You can configure Cisco Meraki™ to send the necessary logs to Arctic Wolf for monitoring security information.
-
Sign in to the Cisco Meraki™ dashboard as an administrator.
-
In the navigation pane, click Network-wide > General.
-
In the Reporting section, click Add a syslog server.
-
In the table, do the following:
- Server IP — Enter the IP address of your Arctic Wolf sensor.
- Port — Keep the default UDP port value of 514.

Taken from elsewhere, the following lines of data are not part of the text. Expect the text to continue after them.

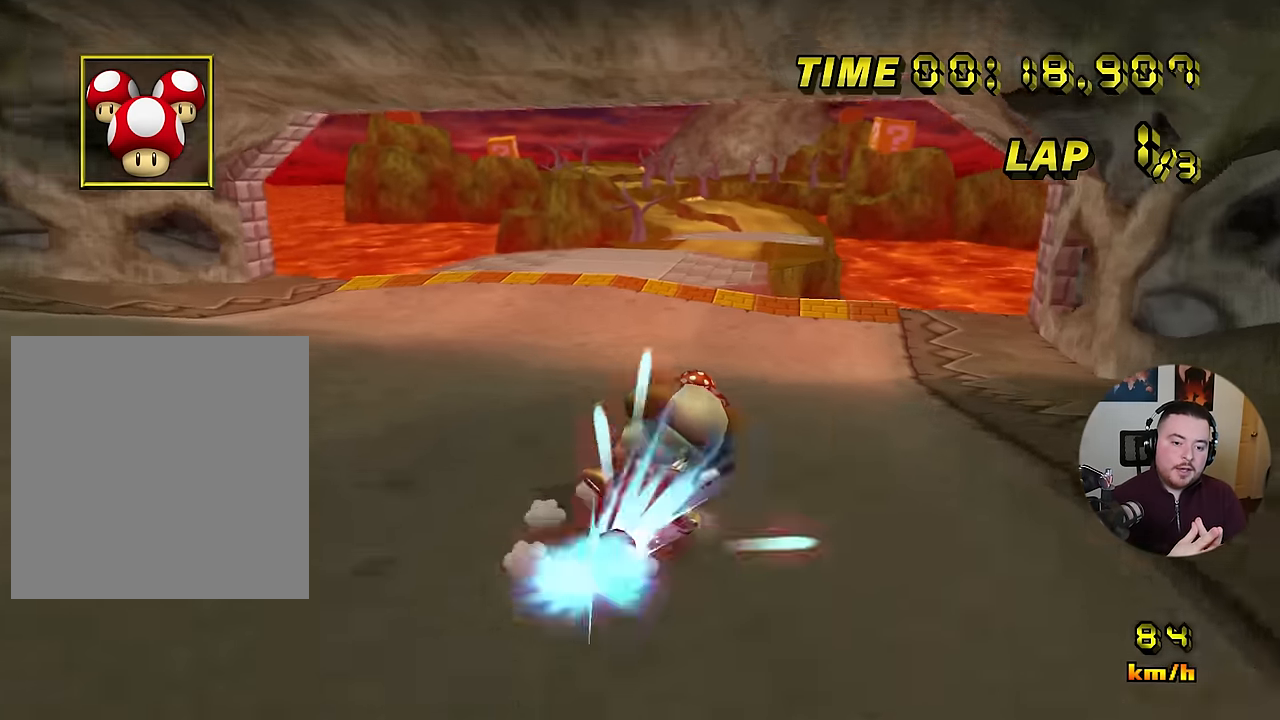
{"buttons": ["A", "DPAD_UP"], "left_stick": "center"}
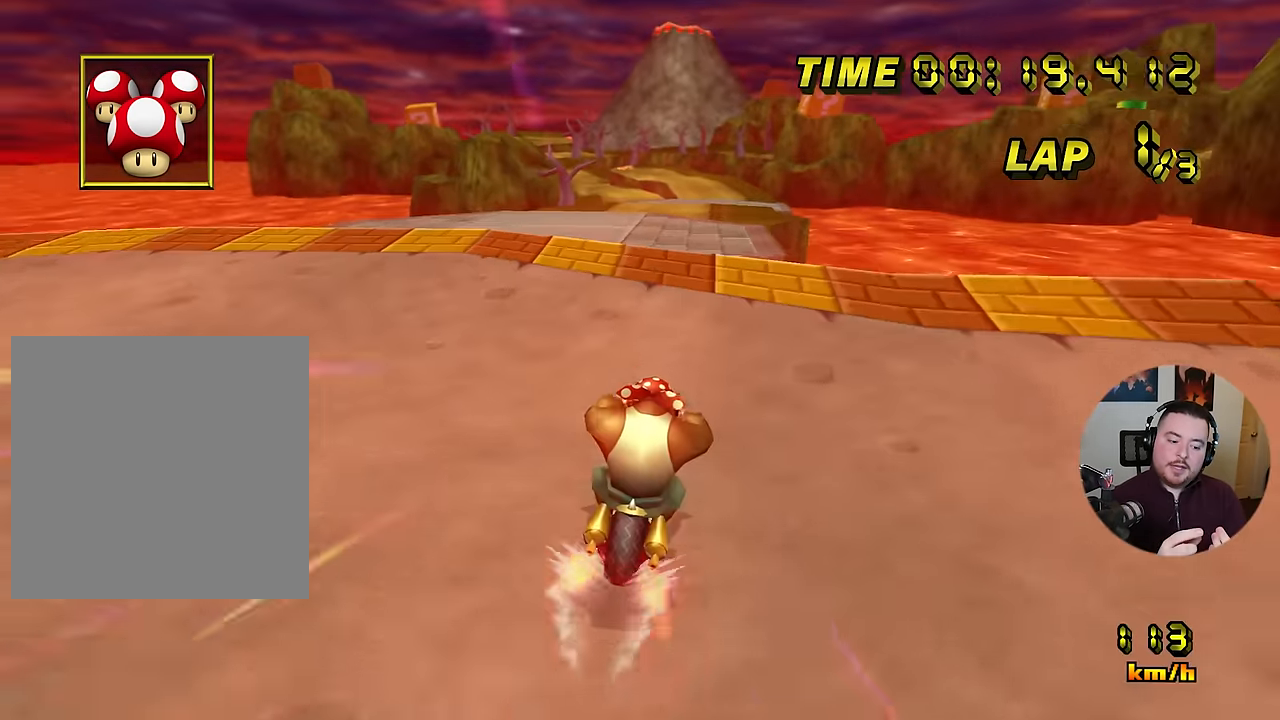
{"buttons": ["A", "DPAD_DOWN"], "left_stick": "center"}
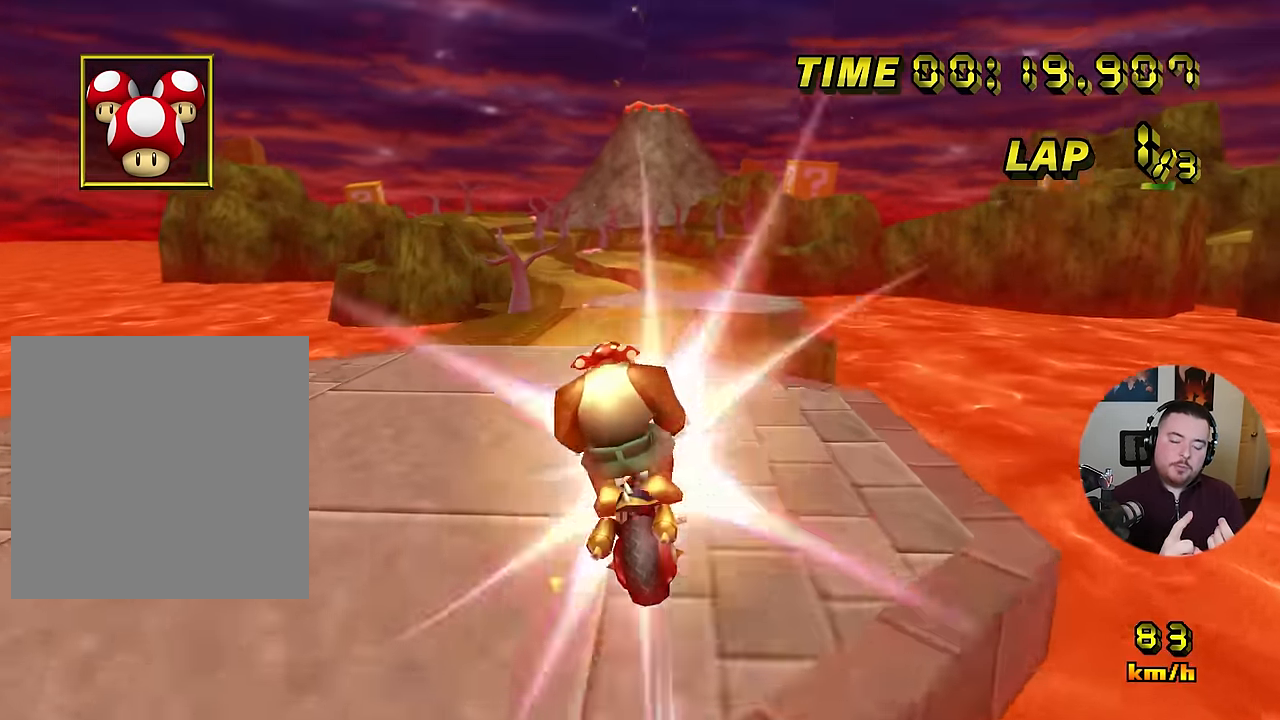
{"buttons": ["A"], "left_stick": "up", "events": [[33, "DPAD_DOWN", "up"], [184, "left_stick", "up"]]}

- Roles — Select Security events from the list. (Optional) Add additional roles.
-
Click Save.
-
Contact your Concierge Security® Team to inform them that you have configured syslog forwarding, and to validate that the logs are being ingested appropriately. Include the following information:
- Confirmation that you have completed the steps in this configuration guide.
- The IP address you used during the configuration.
- Any other questions or comments that you have.